Il prossimo secolo ci attende dunque con compiti non meno ardui di quelli del passato, perché c’è sempre una crisi da superare; perché l’impegno nella ricerca è una necessità sempre più pressante; perché l’insegnamento non è ripetizione, ma costante sforzo di adeguare l’attività formativa alle esigenze che mutano. E proprio su quest’ultimo aspetto, sull’esperienza di apprendimento dello studente, siamo attesi a elaborare le più profonde innovazioni. Gli studenti, che non appena è loro consentito tornano a popolare i chiostri, ci assegnano tacitamente ma chiaramente un compito: fare in modo che l’università, pur impadronitasi delle tecnologie, rimanga anche in futuro un luogo, nel quale le persone si incontrano e crescono insieme. A loro, e ai ragazzi che oggi stanno vivendo la scuola tra le pareti domestiche e che presto varcheranno le porte delle università, dobbiamo risposte.
Onorare il nostro passato non si esaurisce nel celebrarlo o nel rispettare le tradizioni: ci viene richiesto – e lo faremo – di dimostrare la stessa misura di audacia, passione e originalità di pensiero che sono stati necessari per concepire l’idea stessa di questa Università e poi per realizzarla.
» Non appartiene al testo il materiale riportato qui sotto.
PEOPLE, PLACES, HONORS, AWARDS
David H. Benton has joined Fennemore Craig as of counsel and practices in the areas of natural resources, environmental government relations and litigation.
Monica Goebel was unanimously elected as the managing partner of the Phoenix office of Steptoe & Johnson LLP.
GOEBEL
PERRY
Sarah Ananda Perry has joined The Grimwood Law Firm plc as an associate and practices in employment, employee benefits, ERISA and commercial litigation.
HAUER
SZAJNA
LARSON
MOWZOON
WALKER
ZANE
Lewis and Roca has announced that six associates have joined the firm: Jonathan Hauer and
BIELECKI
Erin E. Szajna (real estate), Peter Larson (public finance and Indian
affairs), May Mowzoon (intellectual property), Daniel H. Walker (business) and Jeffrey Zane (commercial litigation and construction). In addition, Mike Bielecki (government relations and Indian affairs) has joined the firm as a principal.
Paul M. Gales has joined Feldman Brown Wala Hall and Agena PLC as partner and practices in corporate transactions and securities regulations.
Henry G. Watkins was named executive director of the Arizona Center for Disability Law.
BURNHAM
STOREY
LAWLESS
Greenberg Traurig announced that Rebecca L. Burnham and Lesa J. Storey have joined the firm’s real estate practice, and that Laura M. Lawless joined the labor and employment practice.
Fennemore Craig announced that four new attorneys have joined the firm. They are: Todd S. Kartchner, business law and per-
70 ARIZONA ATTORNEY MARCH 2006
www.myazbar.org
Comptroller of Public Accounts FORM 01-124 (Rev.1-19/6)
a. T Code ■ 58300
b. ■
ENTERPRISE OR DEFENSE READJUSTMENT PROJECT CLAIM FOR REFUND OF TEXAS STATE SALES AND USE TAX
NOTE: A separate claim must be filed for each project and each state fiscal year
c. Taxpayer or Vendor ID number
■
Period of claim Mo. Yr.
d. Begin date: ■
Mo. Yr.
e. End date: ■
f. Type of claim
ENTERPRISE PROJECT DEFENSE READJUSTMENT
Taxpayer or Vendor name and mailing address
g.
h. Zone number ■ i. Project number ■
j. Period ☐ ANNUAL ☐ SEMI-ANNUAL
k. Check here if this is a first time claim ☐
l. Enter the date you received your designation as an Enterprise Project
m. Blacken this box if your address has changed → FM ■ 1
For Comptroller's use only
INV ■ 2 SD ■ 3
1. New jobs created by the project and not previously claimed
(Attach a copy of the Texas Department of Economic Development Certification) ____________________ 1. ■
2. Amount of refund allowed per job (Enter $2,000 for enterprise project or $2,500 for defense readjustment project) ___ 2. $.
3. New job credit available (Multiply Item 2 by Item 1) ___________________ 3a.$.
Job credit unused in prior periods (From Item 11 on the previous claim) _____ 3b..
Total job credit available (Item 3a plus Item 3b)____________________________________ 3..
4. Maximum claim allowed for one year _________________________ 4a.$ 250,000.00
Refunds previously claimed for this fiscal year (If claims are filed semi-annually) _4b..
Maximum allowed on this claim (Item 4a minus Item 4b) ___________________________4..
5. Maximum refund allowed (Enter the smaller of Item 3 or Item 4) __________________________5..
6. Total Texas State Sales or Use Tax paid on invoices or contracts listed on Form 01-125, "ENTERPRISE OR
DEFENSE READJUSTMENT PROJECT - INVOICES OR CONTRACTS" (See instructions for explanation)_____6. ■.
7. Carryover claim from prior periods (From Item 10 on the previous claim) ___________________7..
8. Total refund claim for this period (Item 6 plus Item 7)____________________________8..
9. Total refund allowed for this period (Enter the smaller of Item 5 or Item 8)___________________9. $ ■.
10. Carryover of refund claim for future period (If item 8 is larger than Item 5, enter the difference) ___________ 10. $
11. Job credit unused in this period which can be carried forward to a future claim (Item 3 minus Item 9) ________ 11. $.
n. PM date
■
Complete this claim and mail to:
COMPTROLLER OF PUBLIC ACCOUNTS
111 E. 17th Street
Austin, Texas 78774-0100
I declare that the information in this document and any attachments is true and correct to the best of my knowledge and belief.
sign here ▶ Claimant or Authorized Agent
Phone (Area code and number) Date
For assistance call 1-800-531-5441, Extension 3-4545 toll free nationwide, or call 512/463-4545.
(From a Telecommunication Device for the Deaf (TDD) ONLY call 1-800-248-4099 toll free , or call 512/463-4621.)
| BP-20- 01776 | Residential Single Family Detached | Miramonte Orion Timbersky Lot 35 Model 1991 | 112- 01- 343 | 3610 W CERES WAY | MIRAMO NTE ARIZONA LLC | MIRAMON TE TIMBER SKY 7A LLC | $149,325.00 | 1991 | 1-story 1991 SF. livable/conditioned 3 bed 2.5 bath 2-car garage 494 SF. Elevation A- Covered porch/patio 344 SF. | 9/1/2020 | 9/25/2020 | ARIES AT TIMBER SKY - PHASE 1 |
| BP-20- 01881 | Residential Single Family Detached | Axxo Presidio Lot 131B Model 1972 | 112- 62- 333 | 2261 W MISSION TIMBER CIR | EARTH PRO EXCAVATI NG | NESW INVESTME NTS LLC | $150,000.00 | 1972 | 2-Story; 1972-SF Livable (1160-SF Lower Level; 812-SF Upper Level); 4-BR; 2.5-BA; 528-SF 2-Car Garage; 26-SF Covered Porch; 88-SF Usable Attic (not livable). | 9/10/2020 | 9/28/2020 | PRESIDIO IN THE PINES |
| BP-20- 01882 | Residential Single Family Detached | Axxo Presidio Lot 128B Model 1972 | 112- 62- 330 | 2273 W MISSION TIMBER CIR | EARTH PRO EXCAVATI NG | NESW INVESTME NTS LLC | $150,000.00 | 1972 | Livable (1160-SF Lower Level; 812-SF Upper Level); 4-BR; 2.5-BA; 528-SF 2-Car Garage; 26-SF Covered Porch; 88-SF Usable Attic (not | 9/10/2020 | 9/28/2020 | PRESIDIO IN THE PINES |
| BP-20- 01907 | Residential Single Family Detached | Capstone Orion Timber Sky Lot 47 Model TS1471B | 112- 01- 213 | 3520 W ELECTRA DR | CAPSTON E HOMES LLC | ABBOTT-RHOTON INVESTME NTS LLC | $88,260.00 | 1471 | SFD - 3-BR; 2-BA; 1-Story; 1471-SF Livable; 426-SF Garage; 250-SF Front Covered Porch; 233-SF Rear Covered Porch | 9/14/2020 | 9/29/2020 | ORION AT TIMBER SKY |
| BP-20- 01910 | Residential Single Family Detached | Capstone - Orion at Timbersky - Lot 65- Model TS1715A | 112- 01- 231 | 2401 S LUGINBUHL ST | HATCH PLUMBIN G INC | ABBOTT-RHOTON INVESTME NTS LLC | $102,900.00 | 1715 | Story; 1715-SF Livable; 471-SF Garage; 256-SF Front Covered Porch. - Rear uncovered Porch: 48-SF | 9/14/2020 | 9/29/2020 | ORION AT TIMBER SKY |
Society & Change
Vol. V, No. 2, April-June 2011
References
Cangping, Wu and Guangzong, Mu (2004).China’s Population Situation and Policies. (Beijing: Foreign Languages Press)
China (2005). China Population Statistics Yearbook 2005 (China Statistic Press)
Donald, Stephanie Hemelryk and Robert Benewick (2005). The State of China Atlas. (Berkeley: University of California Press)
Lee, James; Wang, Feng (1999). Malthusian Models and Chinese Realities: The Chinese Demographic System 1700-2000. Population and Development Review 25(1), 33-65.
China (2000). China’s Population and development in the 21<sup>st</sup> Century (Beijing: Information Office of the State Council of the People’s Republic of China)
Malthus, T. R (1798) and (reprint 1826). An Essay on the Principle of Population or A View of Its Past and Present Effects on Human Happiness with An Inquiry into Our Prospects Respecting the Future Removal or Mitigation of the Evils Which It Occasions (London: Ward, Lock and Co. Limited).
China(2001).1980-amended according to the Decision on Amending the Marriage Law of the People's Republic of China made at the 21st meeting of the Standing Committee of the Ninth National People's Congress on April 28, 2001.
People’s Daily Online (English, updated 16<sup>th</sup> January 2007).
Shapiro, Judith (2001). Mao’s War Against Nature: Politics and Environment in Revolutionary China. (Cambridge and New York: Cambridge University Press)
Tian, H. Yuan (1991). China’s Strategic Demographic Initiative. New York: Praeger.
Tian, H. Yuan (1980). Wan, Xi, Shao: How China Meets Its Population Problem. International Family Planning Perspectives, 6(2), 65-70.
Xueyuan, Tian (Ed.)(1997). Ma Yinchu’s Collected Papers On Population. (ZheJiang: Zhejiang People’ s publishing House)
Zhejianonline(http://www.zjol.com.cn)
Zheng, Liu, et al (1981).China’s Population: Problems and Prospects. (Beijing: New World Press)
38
Rivolgo allora, in conclusione, un riconoscente e ammirato pensiero a tutti i maestri, ai docenti, al personale, ai rettori e ai presidi che hanno portato l’Ateneo dei Cattolici italiani a diventare una grande realtà al servizio del Paese e della Chiesa, che non ci ha mai fatto mancare il suo sguardo benevolente e la sua guida.
Questo primo secolo non è storia passata: è una “fabbrica” perennemente operosa, come un’antica cattedrale, che consegniamo a tutti coloro che scriveranno le prossime pagine della vita dell’Ateneo. A noi che siamo giunti fino a questo punto resteranno l’emozione, la meraviglia e l’orgoglio di avere concorso a costruire i primi cento anni: ci possono sembrare tanti nella scala del tempo degli uomini, ma a ricordarci la vastità dell’orizzonte del Tutto sono le parole del Salmo:
«mille anni, ai tuoi occhi,
sono come il giorno di ieri che è passato,
come un turno di veglia nella notte».
[1] Francesco Olgiati, L’Università Cattolica del Sacro Cuore, vol. I, Vita e Pensiero, 1955, p. 466.
[2] Marc Bloch, Apologia della storia o Mestiere di storico, prefazione a cura di Jacques Le Goff, traduzione di Giuseppe Gouthier, Einaudi, Torino 2009.